# Nominal Spread - Term Structure

How come the nominal spread does not take into account the term structure of interest rates or impact of emnbedded options on the bonds? I thought the nominal spread merely adjusts the risk free rates to new interest rates that would make the new interest rates equal to the security price, and this could include the impact of embedded options and the interest rate term structure.

How does the option adjusted spread include the impact of the term structure of interest rates, but nomial spread does not?

The nominal spread is simply the difference between the YTM of the risky bond and the YTM of a risk-free bond of the same maturity.

The spread is added to only one point on the par curve: the maturity of that bond. The yields at all other maturities don’t matter.

The z-spread is added to every point on the risk-free spot curve, so it involves the entire (spot) yield curve.

The OAS is added to every point in a binomial interest rate tree, so it involves the entire (forward) yield curve.

I wrote an article on yield spreads that may be of some help here: http://financialexamhelp123.com/yield-spreads/

To build on your article, is the OAS is built off forward rates, and therefore spot rates. Since the spot rates comprise the term structure of interest rates, the OAS does in fact take into account the term structure of interest rates in its calculation?

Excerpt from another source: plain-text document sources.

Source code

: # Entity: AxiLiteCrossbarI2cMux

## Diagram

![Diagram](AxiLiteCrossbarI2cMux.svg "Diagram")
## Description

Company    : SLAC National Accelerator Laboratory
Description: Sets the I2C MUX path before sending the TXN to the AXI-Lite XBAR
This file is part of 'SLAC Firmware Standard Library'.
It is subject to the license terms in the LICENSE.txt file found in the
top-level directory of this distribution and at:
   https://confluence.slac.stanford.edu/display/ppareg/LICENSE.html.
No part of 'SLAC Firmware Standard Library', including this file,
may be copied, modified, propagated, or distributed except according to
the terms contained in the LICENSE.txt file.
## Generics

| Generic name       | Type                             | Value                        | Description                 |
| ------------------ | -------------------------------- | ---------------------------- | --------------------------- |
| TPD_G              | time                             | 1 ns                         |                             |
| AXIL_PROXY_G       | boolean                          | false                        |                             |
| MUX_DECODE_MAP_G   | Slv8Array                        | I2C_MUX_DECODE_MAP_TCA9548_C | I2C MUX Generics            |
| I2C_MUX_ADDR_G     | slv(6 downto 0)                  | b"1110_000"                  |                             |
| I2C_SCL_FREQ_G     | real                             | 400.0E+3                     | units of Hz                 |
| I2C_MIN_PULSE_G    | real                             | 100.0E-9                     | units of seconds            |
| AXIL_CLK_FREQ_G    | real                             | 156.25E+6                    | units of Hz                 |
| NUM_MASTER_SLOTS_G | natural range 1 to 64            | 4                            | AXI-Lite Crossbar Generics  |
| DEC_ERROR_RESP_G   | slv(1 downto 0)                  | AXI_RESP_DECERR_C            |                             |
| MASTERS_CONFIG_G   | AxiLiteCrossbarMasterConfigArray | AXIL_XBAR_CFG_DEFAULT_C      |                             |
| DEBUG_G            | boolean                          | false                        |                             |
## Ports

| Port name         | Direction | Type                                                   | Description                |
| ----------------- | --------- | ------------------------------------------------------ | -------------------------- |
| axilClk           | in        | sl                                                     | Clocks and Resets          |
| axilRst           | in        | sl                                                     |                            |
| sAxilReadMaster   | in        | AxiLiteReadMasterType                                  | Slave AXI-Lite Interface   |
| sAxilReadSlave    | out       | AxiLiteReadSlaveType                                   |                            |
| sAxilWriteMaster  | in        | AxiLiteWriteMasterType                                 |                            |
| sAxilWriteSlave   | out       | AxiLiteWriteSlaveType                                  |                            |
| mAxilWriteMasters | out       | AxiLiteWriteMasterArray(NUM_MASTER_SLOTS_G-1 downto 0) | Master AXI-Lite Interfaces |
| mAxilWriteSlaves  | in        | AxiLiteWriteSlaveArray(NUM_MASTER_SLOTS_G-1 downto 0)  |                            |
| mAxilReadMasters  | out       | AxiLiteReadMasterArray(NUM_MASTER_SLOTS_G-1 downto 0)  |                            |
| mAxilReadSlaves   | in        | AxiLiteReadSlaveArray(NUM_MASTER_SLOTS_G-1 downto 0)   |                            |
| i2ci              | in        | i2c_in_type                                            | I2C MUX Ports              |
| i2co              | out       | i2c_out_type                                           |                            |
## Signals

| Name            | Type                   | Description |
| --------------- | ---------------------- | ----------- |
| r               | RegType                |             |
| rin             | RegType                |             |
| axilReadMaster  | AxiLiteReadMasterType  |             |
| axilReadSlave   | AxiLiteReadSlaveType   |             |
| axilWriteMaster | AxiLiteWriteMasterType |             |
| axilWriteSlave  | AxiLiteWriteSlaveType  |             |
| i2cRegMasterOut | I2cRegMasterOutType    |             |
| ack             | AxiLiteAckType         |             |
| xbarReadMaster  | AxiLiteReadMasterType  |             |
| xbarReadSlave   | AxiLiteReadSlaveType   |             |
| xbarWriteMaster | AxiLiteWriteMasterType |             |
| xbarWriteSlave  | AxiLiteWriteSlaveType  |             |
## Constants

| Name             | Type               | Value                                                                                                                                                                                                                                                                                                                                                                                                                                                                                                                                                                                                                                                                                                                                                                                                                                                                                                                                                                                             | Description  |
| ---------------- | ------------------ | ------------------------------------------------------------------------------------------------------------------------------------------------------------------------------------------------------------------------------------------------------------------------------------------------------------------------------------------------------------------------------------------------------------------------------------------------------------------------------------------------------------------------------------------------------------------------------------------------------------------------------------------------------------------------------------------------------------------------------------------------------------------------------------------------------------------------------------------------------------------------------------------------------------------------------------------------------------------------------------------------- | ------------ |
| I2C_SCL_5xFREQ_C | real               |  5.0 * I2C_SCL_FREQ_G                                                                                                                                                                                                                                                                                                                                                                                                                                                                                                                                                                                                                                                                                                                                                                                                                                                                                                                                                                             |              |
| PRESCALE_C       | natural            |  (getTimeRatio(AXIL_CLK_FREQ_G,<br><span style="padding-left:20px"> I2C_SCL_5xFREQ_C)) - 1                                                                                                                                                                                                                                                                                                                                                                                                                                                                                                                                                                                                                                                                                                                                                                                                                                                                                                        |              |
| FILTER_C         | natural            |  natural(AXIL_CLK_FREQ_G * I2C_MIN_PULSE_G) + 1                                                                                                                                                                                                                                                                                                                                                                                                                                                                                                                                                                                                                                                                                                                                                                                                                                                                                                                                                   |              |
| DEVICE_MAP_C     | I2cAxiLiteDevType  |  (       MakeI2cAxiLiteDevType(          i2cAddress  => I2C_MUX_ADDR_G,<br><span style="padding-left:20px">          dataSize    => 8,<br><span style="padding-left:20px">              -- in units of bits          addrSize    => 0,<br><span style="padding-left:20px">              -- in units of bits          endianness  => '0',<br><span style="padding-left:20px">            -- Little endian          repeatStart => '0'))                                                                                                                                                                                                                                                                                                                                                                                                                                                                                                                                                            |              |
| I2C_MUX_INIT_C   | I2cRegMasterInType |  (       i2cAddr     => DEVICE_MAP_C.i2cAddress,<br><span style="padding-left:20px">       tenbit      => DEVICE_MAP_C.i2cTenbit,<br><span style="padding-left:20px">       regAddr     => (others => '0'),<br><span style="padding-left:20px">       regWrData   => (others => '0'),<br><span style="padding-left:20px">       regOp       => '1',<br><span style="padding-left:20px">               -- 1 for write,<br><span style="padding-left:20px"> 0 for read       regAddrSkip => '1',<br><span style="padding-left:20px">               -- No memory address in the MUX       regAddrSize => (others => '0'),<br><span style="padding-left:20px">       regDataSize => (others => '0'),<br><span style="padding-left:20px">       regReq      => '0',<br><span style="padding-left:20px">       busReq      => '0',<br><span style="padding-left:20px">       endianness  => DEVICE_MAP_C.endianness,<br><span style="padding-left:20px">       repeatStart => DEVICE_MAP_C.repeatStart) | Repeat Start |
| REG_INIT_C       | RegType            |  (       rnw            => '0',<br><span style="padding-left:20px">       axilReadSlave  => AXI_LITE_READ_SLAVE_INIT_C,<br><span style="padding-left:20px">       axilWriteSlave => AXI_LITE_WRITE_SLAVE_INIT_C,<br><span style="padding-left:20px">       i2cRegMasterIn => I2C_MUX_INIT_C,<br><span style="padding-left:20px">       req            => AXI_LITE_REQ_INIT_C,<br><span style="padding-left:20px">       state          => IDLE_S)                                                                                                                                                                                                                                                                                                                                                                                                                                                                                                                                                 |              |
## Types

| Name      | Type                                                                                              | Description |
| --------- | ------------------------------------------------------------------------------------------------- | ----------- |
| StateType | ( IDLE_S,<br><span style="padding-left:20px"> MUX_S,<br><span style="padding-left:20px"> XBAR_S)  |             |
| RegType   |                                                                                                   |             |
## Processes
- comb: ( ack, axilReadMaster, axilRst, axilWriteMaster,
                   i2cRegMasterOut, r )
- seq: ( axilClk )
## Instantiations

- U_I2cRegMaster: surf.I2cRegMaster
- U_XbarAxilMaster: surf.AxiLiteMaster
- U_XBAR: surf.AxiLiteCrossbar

The OAS is added to 1-period forward rates, not to spot rates.

There is a term structure of par rates, a term structure of spot rates, and a term structure of forward rates. The spot rates do not compose _ the _ term structure of interest rates; they compose _ a _ term structure of interest rates.

Yes, the OAS takes the term structure into account.

I just do not get how the nomial spread would not take into account the impact of embedded options.

Yes, the nomial spread is at one point in the curve, but couldn’t that one point in the yield curve take into account the value of the embedded options (relative to the yield of the benchmark at that point in time)?

As far as I can tell, nobody has said that the nominal spread fails to take embedded options into account.

To be clear: it does.

In one of the practice exams, Stalla claims that nominal spread ignore the impact of embedded options on bond prices and yields.

They’re mistaken.

The price and yield reflect everything about the bond, including the value of embedded options.